### Data entries:
++++++++++
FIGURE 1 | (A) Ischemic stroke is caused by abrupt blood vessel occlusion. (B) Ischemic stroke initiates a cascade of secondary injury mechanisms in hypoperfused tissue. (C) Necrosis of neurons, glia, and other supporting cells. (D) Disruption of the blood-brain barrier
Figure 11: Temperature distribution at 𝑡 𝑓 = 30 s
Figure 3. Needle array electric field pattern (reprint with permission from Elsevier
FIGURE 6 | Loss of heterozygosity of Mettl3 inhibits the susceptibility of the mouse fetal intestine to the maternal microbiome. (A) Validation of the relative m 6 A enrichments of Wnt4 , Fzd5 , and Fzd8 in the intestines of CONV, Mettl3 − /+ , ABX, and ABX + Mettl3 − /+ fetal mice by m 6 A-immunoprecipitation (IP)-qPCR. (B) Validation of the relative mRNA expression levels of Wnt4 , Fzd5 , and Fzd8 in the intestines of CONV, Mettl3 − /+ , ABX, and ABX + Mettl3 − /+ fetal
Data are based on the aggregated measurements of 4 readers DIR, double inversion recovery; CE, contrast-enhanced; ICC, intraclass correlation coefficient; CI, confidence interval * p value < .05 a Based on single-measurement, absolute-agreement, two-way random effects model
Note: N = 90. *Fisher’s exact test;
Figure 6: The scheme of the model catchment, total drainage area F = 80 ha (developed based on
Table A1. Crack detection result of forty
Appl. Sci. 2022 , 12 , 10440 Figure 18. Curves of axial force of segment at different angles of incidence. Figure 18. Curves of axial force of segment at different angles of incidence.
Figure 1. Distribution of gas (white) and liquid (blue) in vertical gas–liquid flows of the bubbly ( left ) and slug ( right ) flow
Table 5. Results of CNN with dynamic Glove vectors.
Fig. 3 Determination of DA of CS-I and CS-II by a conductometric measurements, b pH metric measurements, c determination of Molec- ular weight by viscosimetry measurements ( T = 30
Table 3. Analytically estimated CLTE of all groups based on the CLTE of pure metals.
++++++++++
Restate the entries above word for word.

### Result for this task:
FIGURE 1 | (A) Ischemic stroke is caused by abrupt blood vessel occlusion. (B) Ischemic stroke initiates a cascade of secondary injury mechanisms in hypoperfused tissue. (C) Necrosis of neurons, glia, and other supporting cells. (D) Disruption of the blood-brain barrier
Figure 11: Temperature distribution at 𝑡 𝑓 = 30 s
Figure 3. Needle array electric field pattern (reprint with permission from Elsevier
FIGURE 6 | Loss of heterozygosity of Mettl3 inhibits the susceptibility of the mouse fetal intestine to the maternal microbiome. (A) Validation of the relative m 6 A enrichments of Wnt4 , Fzd5 , and Fzd8 in the intestines of CONV, Mettl3 − /+ , ABX, and ABX + Mettl3 − /+ fetal mice by m 6 A-immunoprecipitation (IP)-qPCR. (B) Validation of the relative mRNA expression levels of Wnt4 , Fzd5 , and Fzd8 in the intestines of CONV, Mettl3 − /+ , ABX, and ABX + Mettl3 − /+ fetal
Data are based on the aggregated measurements of 4 readers DIR, double inversion recovery; CE, contrast-enhanced; ICC, intraclass correlation coefficient; CI, confidence interval * p value < .05 a Based on single-measurement, absolute-agreement, two-way random effects model
Note: N = 90. *Fisher’s exact test;
Figure 6: The scheme of the model catchment, total drainage area F = 80 ha (developed based on
Table A1. Crack detection result of forty
Appl. Sci. 2022 , 12 , 10440 Figure 18. Curves of axial force of segment at different angles of incidence. Figure 18. Curves of axial force of segment at different angles of incidence.
Figure 1. Distribution of gas (white) and liquid (blue) in vertical gas–liquid flows of the bubbly ( left ) and slug ( right ) flow
Table 5. Results of CNN with dynamic Glove vectors.
Fig. 3 Determination of DA of CS-I and CS-II by a conductometric measurements, b pH metric measurements, c determination of Molec- ular weight by viscosimetry measurements ( T = 30
Table 3. Analytically estimated CLTE of all groups based on the CLTE of pure metals.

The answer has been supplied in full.